=== Excerpt provided ===

Trump Institute was a traveling lecture series founded in 2005. The seminar series was owned and operated by Irene and Mike Milin of Boca Raton, Florida. It used Donald Trump's name via a licensing agreement with Trump University. According to the general counsel for The Trump Organization, the licensing agreement expired in 2009 and was not renewed.

During 2006, its first full year of operation, the company put on 120 seminars in 30 cities across the United States, with The Trump Organization receiving a cut for every seat filled. Although the Institute and Trump University were separately owned, their operations overlapped, and they often used promotional materials bearing both names. Many students complained that the Institute made false promises of prosperity and provided little actual teaching, and that requests for refunds were refused or stonewalled. Hundreds of letters of complaint were filed with the state attorneys general of New York, Florida, and Texas and with local Better Business Bureaus.

===

_Problems to work on_
a - Reproduce everything from "During 2006, its" down to "Better Business Bureaus." in the Trump Institute passage, keeping every word and mark unchanged.
b - For each statement, say yes or no to whether the Trump Institute passage supports it, and quote the words that decide it: (i) The Institute's first full year of operation was 2006. (ii) The licensing agreement was renewed in 2009. (iii) The Institute and Trump University had the same owners.

=== Entries ===

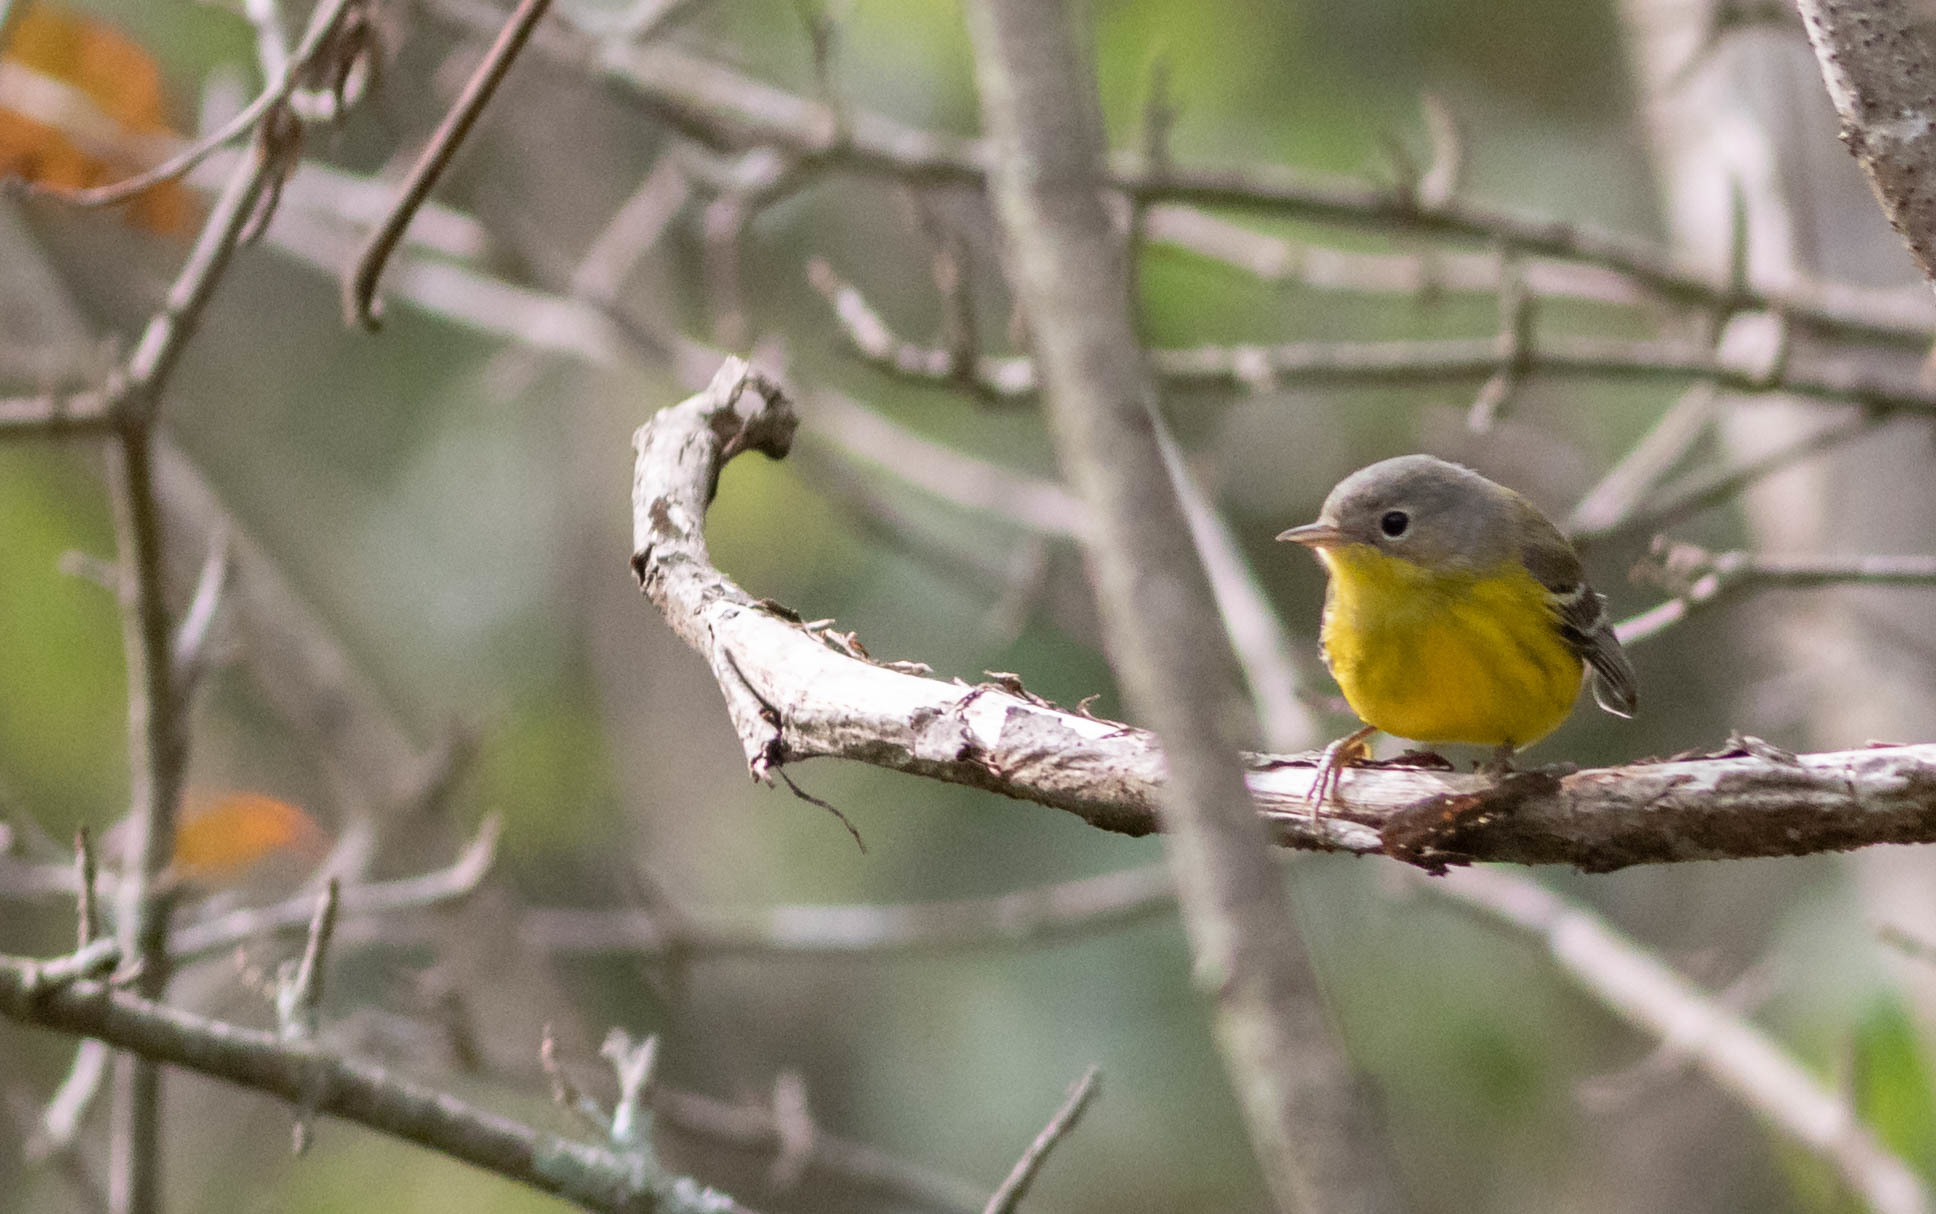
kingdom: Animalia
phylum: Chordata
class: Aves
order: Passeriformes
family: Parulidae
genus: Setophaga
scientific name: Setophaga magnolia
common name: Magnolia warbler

===
=== Entries ===

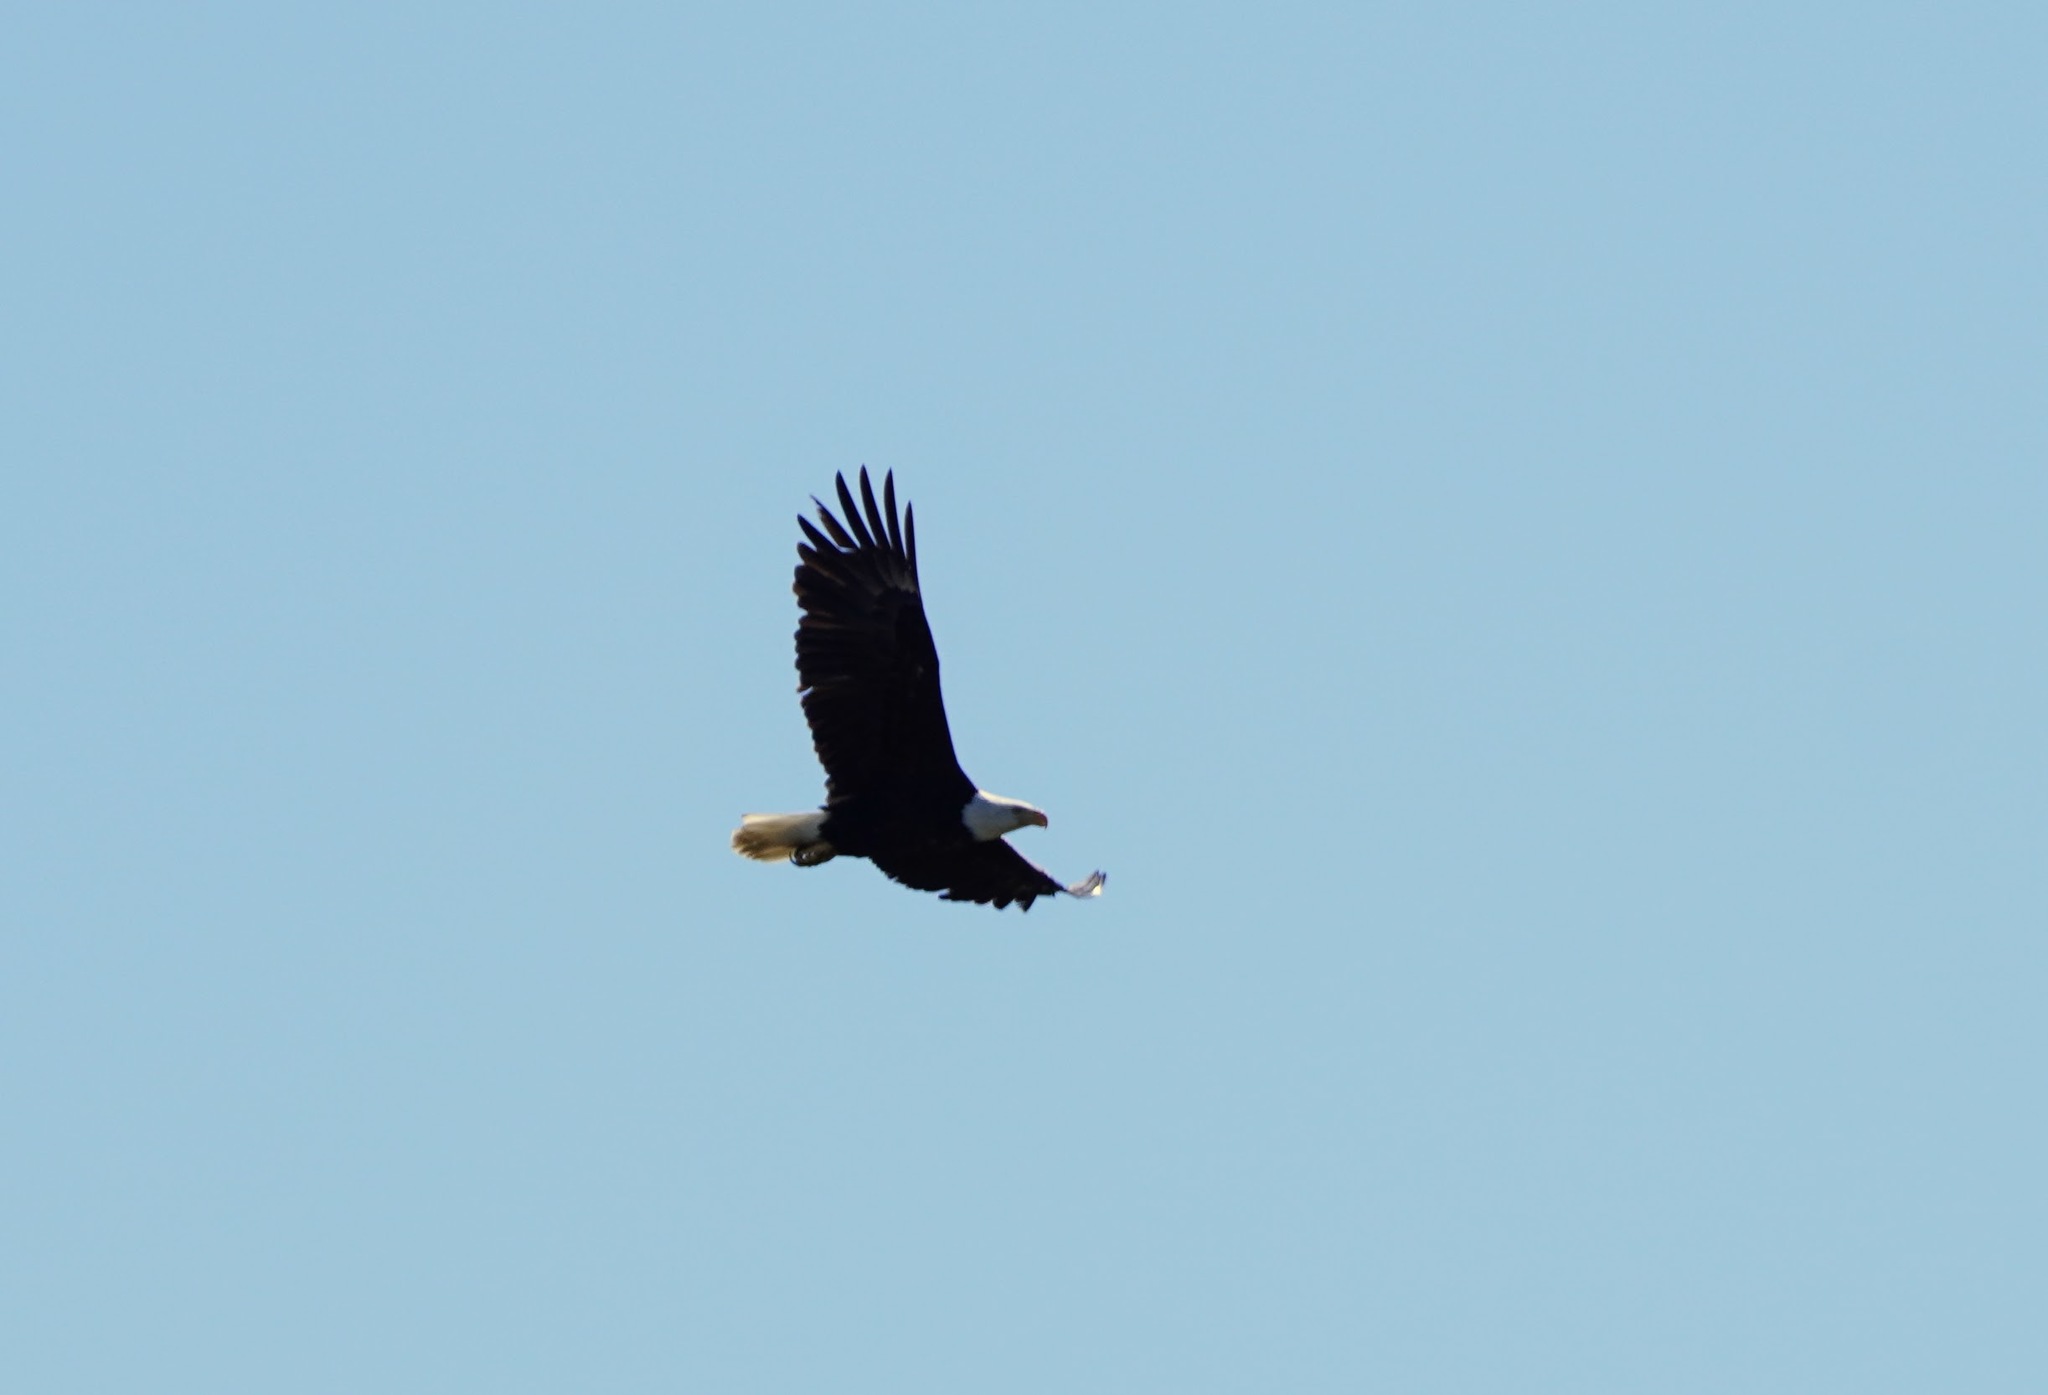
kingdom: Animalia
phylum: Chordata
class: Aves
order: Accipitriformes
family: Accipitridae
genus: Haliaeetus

===

_The responses_
a -
During 2006, its first full year of operation, the company put on 120 seminars in 30 cities across the United States, with The Trump Organization receiving a cut for every seat filled. Although the Institute and Trump University were separately owned, their operations overlapped, and they often used promotional materials bearing both names. Many students complained that the Institute made false promises of prosperity and provided little actual teaching, and that requests for refunds were refused or stonewalled. Hundreds of letters of complaint were filed with the state attorneys general of New York, Florida, and Texas and with local Better Business Bureaus.

b -
(i) Yes: "During 2006, its first full year of operation"
(ii) No: "the licensing agreement expired in 2009 and was not renewed"
(iii) No: "the Institute and Trump University were separately owned"